▶ _PROBLEM REQUIREMENTS_: Both the line containing "middle tip: (235, 107)" and the line containing "pinky tip: (333, 202)" belong to the span. Output exactly that span from the listing below, and nothing outside it.
____________________
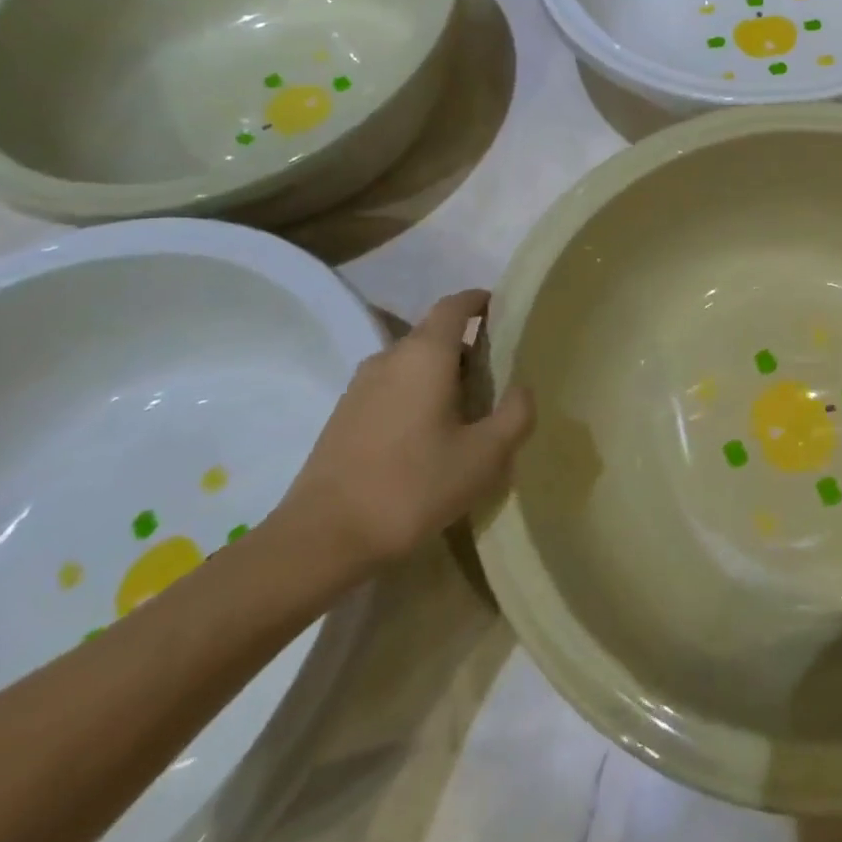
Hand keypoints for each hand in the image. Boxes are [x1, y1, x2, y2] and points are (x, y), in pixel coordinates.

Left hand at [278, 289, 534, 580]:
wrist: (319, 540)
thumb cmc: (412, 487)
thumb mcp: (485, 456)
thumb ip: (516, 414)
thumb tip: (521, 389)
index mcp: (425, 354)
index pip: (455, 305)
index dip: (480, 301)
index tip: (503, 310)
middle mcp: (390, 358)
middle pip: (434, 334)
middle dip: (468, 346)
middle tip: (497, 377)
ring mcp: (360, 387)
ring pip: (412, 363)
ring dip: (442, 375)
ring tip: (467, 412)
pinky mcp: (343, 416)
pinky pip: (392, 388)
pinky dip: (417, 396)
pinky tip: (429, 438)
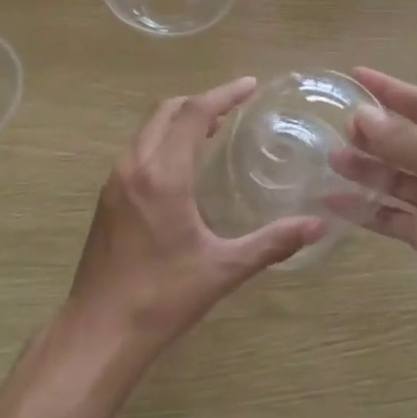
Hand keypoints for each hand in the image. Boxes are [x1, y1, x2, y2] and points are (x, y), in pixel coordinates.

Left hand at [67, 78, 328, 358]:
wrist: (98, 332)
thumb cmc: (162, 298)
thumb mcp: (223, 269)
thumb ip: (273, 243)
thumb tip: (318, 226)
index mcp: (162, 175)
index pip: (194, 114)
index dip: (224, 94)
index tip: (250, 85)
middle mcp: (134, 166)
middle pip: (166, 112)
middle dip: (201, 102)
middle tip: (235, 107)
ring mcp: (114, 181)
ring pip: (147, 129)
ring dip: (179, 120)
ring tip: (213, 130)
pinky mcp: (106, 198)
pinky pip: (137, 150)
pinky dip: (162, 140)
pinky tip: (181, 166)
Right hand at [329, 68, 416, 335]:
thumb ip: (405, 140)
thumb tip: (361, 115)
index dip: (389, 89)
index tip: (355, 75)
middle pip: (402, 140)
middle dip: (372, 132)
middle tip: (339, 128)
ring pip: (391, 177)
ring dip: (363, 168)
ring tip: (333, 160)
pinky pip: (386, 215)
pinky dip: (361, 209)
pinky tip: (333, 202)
____________________
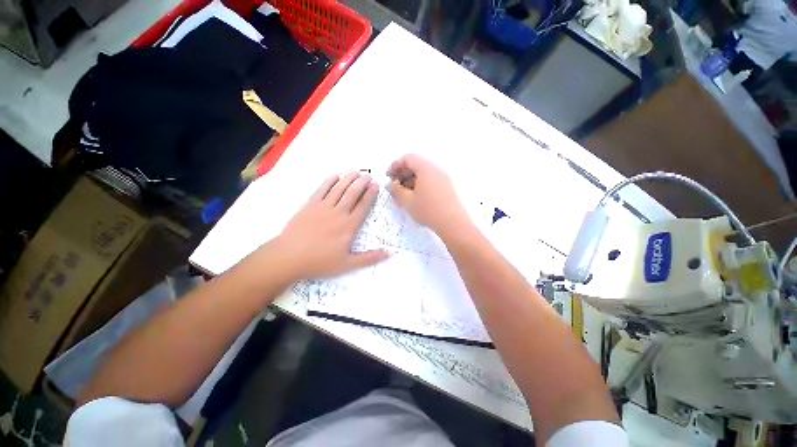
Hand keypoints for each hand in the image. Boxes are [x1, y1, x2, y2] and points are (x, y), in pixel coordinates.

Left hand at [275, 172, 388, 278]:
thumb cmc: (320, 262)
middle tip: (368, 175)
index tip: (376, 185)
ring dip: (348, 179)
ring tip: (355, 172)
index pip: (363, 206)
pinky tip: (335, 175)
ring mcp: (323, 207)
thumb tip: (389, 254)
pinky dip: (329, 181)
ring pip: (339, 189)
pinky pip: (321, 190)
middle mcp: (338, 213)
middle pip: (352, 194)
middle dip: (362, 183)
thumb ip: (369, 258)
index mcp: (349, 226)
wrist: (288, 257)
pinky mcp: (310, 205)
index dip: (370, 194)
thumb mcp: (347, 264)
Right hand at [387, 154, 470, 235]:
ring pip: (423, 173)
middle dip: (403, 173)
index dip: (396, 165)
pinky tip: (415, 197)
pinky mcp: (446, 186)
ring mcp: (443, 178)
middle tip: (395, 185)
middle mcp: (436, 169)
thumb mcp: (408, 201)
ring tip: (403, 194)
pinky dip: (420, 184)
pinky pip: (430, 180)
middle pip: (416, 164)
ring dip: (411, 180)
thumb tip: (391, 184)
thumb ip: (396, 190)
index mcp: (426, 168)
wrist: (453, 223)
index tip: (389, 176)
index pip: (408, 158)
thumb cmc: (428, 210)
____________________
▶ _RESULT FOR THIS TASK_:
middle tip: (235, 107)
ring mcp: (114, 181)
ring pip: (147, 129)
ring dip: (179, 120)
ring tip: (213, 130)
pinky mcp: (106, 198)
pinky pip: (137, 150)
pinky dip: (162, 140)
pinky tip: (181, 166)
Right hand at [329, 68, 416, 335]:
thumb ip: (405, 140)
thumb tip: (361, 115)
index dip: (389, 89)
index tip: (355, 75)
middle pip: (402, 140)
middle dip: (372, 132)
middle tip: (339, 128)
ring pip: (391, 177)
ring dip: (363, 168)
ring tip: (333, 160)
pinky pip: (386, 215)
pinky dip: (361, 209)
pinky tip: (333, 202)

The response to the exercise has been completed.